He turns to fantasy and science fiction to understand experiences broadly, as they shape lives, countries and global currents.
“Take a look at ways science fiction brings climate change into focus,” he said. “… as a mode, as a tradition, it reflects powerfully the fantasies and anxieties of any given period and helps us to see and confront what we might otherwise disavow — questions about racial politics, gender order. A book like the Handmaid’s Tale brings into sharp relief problems in our current society we’re not always comfortable facing.”
In Oscar, he faces an ideal masculinity and all of its adjuncts — sports, the military, competition, fighting — “These things shape us, our boys and our men.”
In the U.S. where Oscar comes of age, he sees the endless deaths of people of color in a country where Diaz feels many people around him are more committed to keeping tyrannies alive than to understanding and improving society.
He responds to this dark time with an idea of radical hope, as he writes in a key essay in book that share that name. He can have a clear, blunt view of the present and yet imagine a different time ahead.
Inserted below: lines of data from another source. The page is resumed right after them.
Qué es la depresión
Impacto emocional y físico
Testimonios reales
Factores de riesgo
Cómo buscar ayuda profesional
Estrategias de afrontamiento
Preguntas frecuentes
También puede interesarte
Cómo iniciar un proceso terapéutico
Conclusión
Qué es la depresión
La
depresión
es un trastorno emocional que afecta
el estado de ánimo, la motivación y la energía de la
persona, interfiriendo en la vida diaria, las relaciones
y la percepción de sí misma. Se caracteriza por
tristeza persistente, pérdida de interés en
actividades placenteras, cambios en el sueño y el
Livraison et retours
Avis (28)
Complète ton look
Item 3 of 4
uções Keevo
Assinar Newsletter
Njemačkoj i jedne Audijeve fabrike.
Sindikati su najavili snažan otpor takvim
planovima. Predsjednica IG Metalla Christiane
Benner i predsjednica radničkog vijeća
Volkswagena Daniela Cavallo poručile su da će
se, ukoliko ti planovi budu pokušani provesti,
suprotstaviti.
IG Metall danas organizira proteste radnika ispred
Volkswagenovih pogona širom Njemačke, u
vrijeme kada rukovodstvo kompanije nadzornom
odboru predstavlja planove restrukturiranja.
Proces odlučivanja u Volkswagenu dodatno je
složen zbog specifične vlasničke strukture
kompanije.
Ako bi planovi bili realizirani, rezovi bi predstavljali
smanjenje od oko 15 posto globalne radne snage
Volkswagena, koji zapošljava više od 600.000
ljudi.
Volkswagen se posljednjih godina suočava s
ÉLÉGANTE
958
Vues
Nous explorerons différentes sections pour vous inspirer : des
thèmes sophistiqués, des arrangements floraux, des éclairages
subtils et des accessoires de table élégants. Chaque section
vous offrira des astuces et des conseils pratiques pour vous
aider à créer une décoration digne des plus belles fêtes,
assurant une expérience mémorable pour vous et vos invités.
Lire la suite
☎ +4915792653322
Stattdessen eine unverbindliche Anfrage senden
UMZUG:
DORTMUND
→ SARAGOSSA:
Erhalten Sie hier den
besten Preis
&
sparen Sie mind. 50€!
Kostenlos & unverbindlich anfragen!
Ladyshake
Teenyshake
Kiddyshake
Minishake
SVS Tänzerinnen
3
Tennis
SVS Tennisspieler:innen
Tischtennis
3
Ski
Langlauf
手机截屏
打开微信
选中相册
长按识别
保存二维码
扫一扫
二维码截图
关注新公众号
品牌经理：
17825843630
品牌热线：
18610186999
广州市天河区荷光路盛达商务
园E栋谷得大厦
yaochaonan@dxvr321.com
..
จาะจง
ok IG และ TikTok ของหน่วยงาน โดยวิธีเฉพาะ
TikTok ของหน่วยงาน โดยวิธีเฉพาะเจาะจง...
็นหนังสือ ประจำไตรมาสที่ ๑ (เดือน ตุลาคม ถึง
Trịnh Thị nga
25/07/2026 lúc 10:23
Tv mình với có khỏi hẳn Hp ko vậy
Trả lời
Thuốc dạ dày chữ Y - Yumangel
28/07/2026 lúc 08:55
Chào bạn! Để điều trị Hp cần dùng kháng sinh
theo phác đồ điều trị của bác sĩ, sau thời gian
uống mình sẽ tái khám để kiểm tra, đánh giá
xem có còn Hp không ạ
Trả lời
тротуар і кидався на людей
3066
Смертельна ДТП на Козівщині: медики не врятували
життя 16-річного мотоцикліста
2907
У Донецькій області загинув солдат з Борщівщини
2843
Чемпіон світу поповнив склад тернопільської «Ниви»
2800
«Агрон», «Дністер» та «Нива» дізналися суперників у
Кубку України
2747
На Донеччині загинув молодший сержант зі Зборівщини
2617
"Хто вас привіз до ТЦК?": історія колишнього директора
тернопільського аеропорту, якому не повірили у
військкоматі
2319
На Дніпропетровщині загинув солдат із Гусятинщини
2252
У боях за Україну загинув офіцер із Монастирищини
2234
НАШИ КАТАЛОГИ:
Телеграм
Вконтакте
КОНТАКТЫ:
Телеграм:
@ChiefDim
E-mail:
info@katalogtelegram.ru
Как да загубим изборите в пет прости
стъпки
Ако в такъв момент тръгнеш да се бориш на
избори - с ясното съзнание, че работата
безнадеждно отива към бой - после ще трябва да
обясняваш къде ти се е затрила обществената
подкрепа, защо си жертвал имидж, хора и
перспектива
“Nothing is helped by assuming our futures are dark and doomed,” he said.
Science fiction is a literature of the future. And the futures people can imagine say as much about the people imagining them — the past they recall and the change they move toward. He comes from a community who were enslaved a short time ago, he said, and today they are shaped by those struggles to liberate themselves.
“It is not in my grammar,” he said, “to imagine that we who have more than than my ancestors did can’t accomplish similar feats.”